# [TASK TO CARRY OUT]
Whenever a line in this data holds the word "back", report that line in full.

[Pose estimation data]
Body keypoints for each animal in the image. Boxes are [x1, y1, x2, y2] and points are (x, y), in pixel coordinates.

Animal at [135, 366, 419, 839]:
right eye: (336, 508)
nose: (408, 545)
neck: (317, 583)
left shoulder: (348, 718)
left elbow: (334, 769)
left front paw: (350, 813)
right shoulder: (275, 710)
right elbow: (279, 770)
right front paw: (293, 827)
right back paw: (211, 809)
...
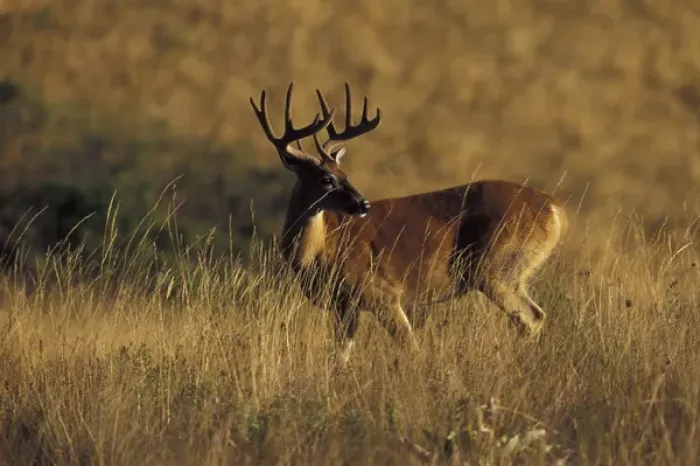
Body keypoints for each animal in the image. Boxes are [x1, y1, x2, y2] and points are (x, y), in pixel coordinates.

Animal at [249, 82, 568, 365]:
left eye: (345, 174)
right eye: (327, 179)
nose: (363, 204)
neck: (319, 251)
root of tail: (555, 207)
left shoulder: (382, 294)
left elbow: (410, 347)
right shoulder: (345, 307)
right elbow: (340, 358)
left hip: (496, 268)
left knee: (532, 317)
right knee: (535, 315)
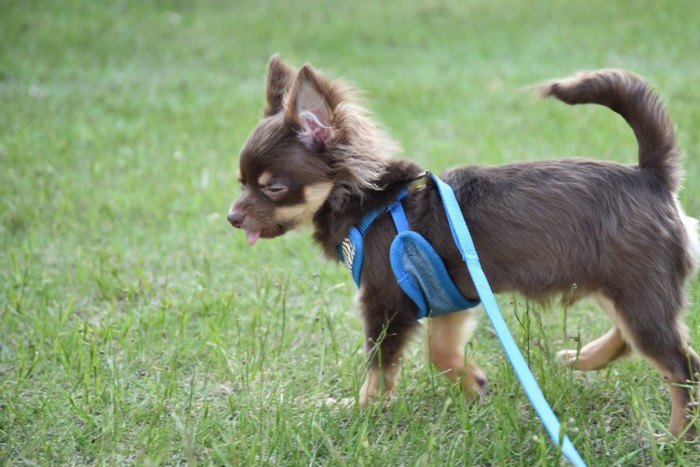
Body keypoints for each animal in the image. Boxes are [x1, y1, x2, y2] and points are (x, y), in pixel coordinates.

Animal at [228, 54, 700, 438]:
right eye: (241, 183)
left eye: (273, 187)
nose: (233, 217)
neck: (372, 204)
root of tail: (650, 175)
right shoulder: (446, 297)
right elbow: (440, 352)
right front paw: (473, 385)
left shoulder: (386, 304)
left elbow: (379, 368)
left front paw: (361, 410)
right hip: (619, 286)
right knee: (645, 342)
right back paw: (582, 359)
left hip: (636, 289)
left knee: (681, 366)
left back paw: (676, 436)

# [RESULT BELOW]
right back paw: (211, 809)
right back paw: (582, 359)
left back paw: (676, 436)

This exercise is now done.